------ LISTED RECORDS ------

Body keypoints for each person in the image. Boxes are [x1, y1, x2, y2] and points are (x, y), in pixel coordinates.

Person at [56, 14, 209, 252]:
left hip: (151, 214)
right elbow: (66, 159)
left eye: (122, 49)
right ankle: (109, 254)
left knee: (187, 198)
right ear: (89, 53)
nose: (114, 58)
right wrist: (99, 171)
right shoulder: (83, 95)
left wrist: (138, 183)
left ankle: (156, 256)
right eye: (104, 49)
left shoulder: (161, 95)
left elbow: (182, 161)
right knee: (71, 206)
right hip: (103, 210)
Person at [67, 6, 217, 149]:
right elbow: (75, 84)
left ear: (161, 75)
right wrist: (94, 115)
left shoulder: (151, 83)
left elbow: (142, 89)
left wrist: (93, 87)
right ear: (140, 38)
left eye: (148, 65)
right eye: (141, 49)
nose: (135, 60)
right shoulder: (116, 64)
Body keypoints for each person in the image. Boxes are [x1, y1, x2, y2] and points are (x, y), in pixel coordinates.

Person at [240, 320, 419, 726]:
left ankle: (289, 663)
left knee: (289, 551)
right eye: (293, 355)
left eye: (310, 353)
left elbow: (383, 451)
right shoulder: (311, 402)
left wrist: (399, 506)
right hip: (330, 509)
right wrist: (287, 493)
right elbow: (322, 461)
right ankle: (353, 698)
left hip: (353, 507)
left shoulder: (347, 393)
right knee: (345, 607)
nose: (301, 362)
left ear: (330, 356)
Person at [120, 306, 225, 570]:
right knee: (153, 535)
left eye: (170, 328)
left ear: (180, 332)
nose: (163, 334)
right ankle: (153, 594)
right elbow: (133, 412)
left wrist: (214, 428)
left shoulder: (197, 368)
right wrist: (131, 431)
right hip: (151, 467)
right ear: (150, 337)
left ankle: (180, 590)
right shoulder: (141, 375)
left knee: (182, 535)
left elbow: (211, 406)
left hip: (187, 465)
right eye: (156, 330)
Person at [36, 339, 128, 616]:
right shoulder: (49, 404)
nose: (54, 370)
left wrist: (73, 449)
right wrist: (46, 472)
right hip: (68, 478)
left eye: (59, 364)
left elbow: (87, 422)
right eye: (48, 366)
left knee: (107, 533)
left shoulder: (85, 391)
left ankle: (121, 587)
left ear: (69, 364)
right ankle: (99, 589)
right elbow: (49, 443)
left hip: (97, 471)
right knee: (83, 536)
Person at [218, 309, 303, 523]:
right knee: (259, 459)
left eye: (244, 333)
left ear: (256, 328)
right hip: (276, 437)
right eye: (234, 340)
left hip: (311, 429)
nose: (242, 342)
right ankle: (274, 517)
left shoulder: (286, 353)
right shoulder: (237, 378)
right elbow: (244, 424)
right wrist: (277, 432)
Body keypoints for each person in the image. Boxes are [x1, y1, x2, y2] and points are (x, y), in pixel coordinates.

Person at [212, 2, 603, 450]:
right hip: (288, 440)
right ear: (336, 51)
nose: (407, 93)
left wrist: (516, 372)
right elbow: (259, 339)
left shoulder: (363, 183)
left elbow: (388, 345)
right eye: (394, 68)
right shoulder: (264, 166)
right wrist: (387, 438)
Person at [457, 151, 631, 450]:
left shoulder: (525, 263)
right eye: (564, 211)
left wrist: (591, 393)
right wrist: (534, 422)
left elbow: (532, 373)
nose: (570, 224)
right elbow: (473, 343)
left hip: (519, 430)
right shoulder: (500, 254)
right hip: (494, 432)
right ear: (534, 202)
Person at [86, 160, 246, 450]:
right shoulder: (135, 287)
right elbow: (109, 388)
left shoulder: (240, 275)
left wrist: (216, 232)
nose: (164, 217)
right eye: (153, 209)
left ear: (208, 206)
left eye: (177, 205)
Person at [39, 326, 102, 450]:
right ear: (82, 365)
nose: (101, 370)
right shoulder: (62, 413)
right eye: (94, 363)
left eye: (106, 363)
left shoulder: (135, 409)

------

**EXERCISE DIRECTIONS**
Set down each entry above again exactly as it reads.

**ANSWER FOR THE TASK**
Body keypoints for each person in the image. Boxes are [x1, y1, x2, y2] and points are (x, y), in pixel coordinates.

Person at [56, 14, 209, 252]:
left hip: (151, 214)
right elbow: (66, 159)
left eye: (122, 49)
right ankle: (109, 254)
left knee: (187, 198)
right ear: (89, 53)
nose: (114, 58)
right wrist: (99, 171)
right shoulder: (83, 95)
left wrist: (138, 183)
left ankle: (156, 256)
right eye: (104, 49)
left shoulder: (161, 95)
left elbow: (182, 161)
right knee: (71, 206)
right hip: (103, 210)
Person at [67, 6, 217, 149]:
right elbow: (75, 84)
left ear: (161, 75)
right wrist: (94, 115)
left shoulder: (151, 83)
left elbow: (142, 89)
left wrist: (93, 87)
right ear: (140, 38)
left eye: (148, 65)
right eye: (141, 49)
nose: (135, 60)
right shoulder: (116, 64)
Body keypoints for each person in the image. Boxes are [x1, y1, x2, y2] and points are (x, y), in pixel coordinates.

Person at [240, 320, 419, 726]:
left ankle: (289, 663)
left knee: (289, 551)
right eye: (293, 355)
left eye: (310, 353)
left elbow: (383, 451)
right shoulder: (311, 402)
left wrist: (399, 506)
right hip: (330, 509)
right wrist: (287, 493)
right elbow: (322, 461)
right ankle: (353, 698)
left hip: (353, 507)
left shoulder: (347, 393)
right knee: (345, 607)
nose: (301, 362)
left ear: (330, 356)
Person at [120, 306, 225, 570]:
right knee: (153, 535)
left eye: (170, 328)
left ear: (180, 332)
nose: (163, 334)
right ankle: (153, 594)
right elbow: (133, 412)
left wrist: (214, 428)
left shoulder: (197, 368)
right wrist: (131, 431)
right hip: (151, 467)
right ear: (150, 337)
left ankle: (180, 590)
right shoulder: (141, 375)
left knee: (182, 535)
left elbow: (211, 406)
left hip: (187, 465)
right eye: (156, 330)
Person at [36, 339, 128, 616]:
right shoulder: (49, 404)
nose: (54, 370)
left wrist: (73, 449)
right wrist: (46, 472)
right hip: (68, 478)
left eye: (59, 364)
left elbow: (87, 422)
right eye: (48, 366)
left knee: (107, 533)
left shoulder: (85, 391)
left ankle: (121, 587)
left ear: (69, 364)
right ankle: (99, 589)
right elbow: (49, 443)
left hip: (97, 471)
right knee: (83, 536)
Person at [218, 309, 303, 523]:
right knee: (259, 459)
left eye: (244, 333)
left ear: (256, 328)
right hip: (276, 437)
right eye: (234, 340)
left hip: (311, 429)
nose: (242, 342)
right ankle: (274, 517)
left shoulder: (286, 353)
right shoulder: (237, 378)
right elbow: (244, 424)
right wrist: (277, 432)
Body keypoints for each person in the image. Boxes are [x1, y1, x2, y2] and points are (x, y), in pixel coordinates.

Person at [212, 2, 603, 450]:
right hip: (288, 440)
right ear: (336, 51)
nose: (407, 93)
left wrist: (516, 372)
right elbow: (259, 339)
left shoulder: (363, 183)
left elbow: (388, 345)
right eye: (394, 68)
right shoulder: (264, 166)
right wrist: (387, 438)
Person at [457, 151, 631, 450]:
left shoulder: (525, 263)
right eye: (564, 211)
left wrist: (591, 393)
right wrist: (534, 422)
left elbow: (532, 373)
nose: (570, 224)
right elbow: (473, 343)
left hip: (519, 430)
right shoulder: (500, 254)
right hip: (494, 432)
right ear: (534, 202)
Person at [86, 160, 246, 450]:
right shoulder: (135, 287)
right elbow: (109, 388)
left shoulder: (240, 275)
left wrist: (216, 232)
nose: (164, 217)
right eye: (153, 209)
left ear: (208, 206)
left eye: (177, 205)
Person at [39, 326, 102, 450]:
right ear: (82, 365)
nose: (101, 370)
right shoulder: (62, 413)
right eye: (94, 363)
left eye: (106, 363)
left shoulder: (135, 409)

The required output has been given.